» Data for the task
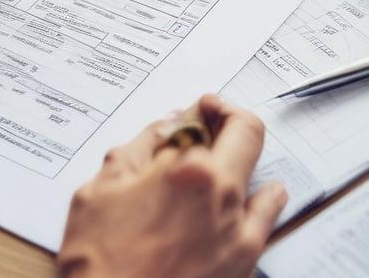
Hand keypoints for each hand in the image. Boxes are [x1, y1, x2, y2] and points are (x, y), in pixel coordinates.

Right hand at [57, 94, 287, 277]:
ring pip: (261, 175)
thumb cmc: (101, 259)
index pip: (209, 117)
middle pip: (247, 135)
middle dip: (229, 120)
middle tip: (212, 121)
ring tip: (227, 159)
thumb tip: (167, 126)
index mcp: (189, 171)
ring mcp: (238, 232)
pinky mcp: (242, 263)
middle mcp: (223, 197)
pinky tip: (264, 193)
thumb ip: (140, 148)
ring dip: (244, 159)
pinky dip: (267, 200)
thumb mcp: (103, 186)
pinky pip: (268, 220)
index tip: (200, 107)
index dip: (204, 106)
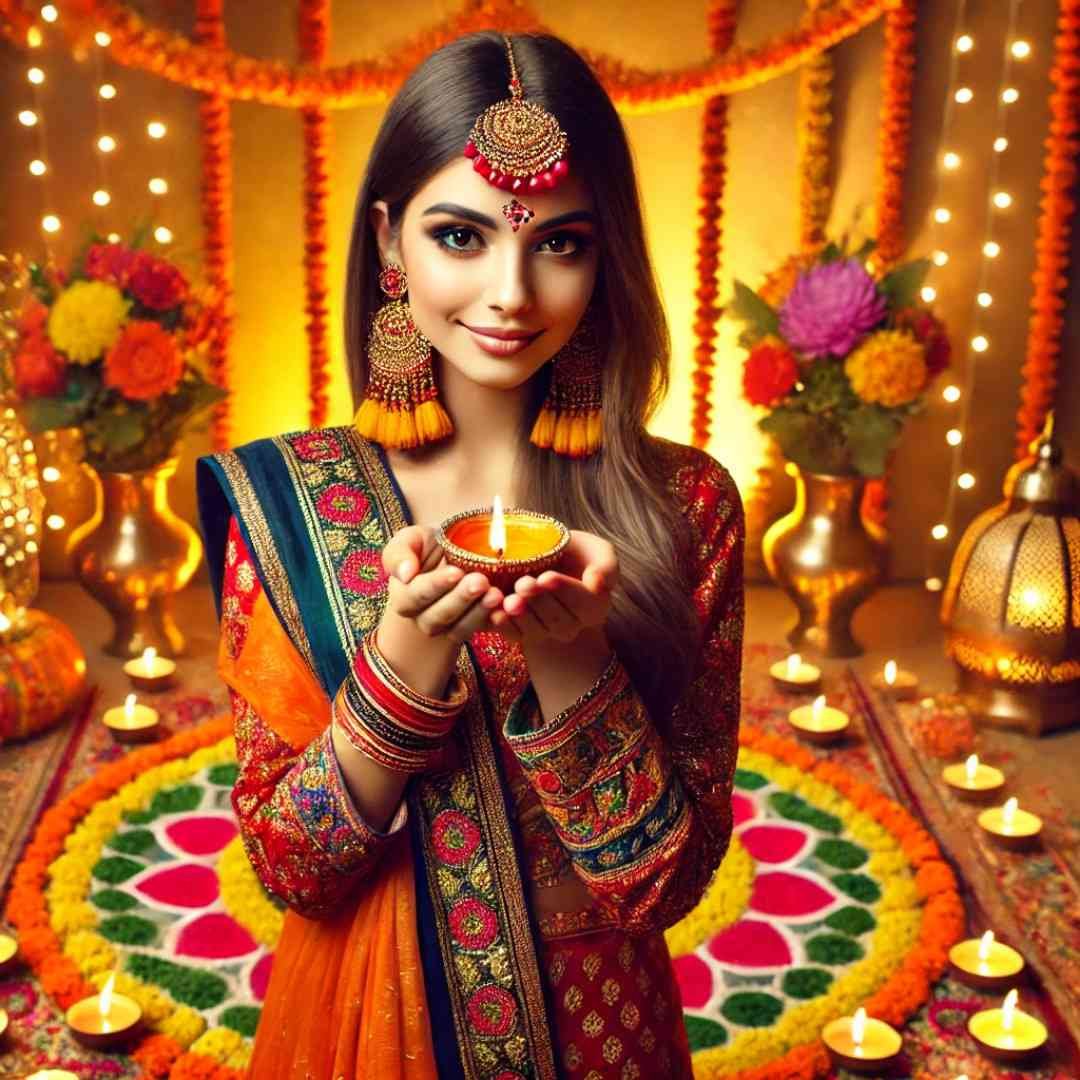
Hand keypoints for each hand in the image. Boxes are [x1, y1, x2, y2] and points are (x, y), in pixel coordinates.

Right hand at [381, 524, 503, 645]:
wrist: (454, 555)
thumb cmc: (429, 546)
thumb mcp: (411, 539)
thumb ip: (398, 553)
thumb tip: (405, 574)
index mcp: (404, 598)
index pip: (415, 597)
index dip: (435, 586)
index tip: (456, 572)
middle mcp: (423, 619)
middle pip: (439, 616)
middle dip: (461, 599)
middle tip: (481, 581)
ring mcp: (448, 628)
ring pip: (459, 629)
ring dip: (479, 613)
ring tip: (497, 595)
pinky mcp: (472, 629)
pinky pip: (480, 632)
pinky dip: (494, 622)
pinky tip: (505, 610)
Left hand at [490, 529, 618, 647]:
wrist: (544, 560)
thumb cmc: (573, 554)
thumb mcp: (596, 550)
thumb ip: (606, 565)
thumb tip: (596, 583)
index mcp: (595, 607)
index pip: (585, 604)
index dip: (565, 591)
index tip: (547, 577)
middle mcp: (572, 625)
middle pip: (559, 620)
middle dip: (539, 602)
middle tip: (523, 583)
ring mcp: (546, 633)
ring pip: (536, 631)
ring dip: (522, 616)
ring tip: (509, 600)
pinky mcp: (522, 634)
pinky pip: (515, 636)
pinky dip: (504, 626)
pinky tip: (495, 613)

---

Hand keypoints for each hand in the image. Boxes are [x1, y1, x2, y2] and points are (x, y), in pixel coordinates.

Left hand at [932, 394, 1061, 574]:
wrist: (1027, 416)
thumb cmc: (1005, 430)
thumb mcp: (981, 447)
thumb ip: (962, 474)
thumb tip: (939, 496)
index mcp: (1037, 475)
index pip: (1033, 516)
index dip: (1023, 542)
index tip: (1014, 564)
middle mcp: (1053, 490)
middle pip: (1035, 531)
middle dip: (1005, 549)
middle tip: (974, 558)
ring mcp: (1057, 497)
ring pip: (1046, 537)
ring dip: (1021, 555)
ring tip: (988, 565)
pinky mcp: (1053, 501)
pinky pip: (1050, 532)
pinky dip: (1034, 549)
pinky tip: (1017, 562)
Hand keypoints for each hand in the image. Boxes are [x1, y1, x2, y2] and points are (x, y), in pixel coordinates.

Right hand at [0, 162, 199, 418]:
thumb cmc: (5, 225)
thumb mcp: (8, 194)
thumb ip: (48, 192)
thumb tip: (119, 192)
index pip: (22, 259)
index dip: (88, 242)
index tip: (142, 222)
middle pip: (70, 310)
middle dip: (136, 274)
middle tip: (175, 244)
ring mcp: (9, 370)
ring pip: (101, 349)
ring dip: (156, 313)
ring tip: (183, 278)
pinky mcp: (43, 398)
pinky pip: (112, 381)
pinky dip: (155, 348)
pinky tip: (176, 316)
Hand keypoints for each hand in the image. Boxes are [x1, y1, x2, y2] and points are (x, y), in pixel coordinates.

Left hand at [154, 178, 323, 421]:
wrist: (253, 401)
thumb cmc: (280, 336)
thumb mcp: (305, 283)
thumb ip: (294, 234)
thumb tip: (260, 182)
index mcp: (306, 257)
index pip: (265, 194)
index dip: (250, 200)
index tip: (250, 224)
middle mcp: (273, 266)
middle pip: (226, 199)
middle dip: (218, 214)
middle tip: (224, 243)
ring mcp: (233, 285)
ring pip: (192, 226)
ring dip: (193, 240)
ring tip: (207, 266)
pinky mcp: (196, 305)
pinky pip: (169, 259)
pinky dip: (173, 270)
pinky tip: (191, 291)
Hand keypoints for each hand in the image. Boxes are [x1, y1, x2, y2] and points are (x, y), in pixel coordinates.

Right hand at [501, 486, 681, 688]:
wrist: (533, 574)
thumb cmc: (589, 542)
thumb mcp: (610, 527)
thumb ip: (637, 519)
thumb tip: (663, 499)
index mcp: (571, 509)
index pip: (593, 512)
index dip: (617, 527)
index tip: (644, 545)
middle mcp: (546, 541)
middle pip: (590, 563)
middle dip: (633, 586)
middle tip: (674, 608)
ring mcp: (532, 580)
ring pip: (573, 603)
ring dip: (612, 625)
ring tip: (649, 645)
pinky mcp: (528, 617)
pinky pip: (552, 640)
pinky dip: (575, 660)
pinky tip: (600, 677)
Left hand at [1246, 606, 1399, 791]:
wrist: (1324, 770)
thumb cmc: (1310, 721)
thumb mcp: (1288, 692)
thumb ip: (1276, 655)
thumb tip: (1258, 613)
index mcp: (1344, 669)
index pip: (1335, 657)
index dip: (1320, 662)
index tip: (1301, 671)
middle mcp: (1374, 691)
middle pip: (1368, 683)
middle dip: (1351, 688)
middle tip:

--

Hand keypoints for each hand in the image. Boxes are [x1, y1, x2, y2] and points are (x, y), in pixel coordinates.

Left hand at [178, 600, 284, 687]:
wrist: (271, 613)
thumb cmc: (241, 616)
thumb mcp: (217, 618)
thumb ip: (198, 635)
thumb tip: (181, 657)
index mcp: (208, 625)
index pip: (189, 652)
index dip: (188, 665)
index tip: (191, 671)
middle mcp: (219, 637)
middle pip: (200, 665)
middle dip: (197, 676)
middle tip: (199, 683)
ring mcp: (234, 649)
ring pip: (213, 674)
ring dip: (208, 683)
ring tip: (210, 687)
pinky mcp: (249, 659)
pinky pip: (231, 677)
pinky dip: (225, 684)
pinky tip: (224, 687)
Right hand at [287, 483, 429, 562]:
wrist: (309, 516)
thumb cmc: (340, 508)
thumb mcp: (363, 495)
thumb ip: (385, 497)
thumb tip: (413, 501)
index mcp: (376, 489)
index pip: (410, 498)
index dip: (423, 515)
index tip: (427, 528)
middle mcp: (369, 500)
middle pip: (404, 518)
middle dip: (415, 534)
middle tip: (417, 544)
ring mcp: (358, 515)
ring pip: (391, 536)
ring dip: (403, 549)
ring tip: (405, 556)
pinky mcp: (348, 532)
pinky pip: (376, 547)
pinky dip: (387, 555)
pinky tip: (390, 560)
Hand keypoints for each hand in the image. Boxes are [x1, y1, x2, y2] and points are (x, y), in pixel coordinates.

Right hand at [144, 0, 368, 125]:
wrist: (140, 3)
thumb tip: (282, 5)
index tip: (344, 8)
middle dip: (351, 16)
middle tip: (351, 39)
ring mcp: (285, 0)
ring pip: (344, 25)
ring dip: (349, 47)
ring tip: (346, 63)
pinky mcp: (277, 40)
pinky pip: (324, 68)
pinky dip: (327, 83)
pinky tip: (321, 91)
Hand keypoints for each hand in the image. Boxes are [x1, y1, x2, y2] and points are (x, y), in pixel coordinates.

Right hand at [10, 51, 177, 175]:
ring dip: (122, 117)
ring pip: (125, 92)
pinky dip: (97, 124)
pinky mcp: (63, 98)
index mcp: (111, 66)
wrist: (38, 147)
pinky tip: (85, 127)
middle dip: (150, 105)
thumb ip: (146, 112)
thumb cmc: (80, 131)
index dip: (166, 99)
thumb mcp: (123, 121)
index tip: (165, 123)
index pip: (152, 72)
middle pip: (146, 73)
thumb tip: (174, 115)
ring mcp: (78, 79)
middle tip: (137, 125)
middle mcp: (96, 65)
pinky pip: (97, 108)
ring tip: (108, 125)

» About this exercise
The response must contain every line from the listing above in which the string "Right" appears.

» Answer box
Right hand at [57, 94, 287, 277]:
Right hand at [381, 524, 503, 645]:
Right hand at [0, 162, 199, 418]:
Right hand at [501, 486, 681, 688]:
Right hand at [287, 483, 429, 562]:
Right hand at [144, 0, 368, 125]:
Right hand at [10, 51, 177, 175]:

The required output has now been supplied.